There are two ways of looking at the sd Quattro. First, is it a realistic competitor for a similarly priced enthusiast DSLR or CSC? Sadly, the answer is probably not, at least for the majority of photographers; it’s difficult to recommend building up an SA-mount lens set to use with such a specialised camera.
Landscape shooters happy to bolt it to a tripod and always work at ISO 100 might appreciate the unique qualities of the Foveon sensor, but it’s difficult not to conclude that the majority of photographers would be better served by an up-to-date APS-C DSLR or CSC instead. Almost any other interchangeable-lens camera will give faster autofocus and much better high ISO performance, and therefore increased shooting flexibility. The lack of video capture will also be an issue for some.
The fact that the sd Quattro’s RAW files can only be processed using Sigma Photo Pro is also a serious liability; this software is simply too slow and clunky to offer any kind of sensible workflow unless you only plan on processing a very limited number of shots at any given time.
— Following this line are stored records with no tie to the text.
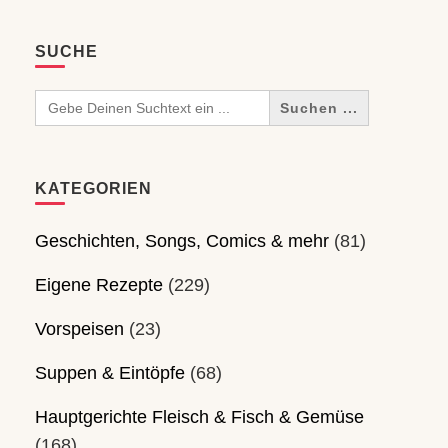
SUCHE
Search
for:
KATEGORIEN
Geschichten, Songs, Comics & mehr
(81)
Eigene Rezepte
(229)
Vorspeisen
(23)
Suppen & Eintöpfe
(68)
Hauptgerichte Fleisch & Fisch & Gemüse
(168)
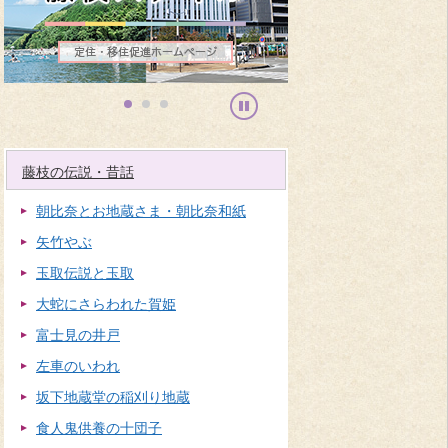
止
藤枝の伝説・昔話
朝比奈とお地蔵さま・朝比奈和紙
矢竹やぶ
玉取伝説と玉取
大蛇にさらわれた賀姫
富士見の井戸
左車のいわれ
坂下地蔵堂の稲刈り地蔵
食人鬼供養の十団子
However, for existing Sigma system users who already own SA-mount lenses, the Quattro is a clear step forward from previous sd cameras in almost every meaningful way, and easy to recommend as an update. It’s faster and more responsive in most aspects of operation, let down mainly by its hesitant autofocus and relatively long viewfinder blackout time. It doesn’t offer huge image-quality benefits over the SD1 Merrill (indeed, some users may well prefer the results from the previous-generation sensor), but it certainly improves markedly on older models such as the SD15.
With neither the portability of a mirrorless CSC nor the speed of a DSLR, this is one for Sigma aficionados only.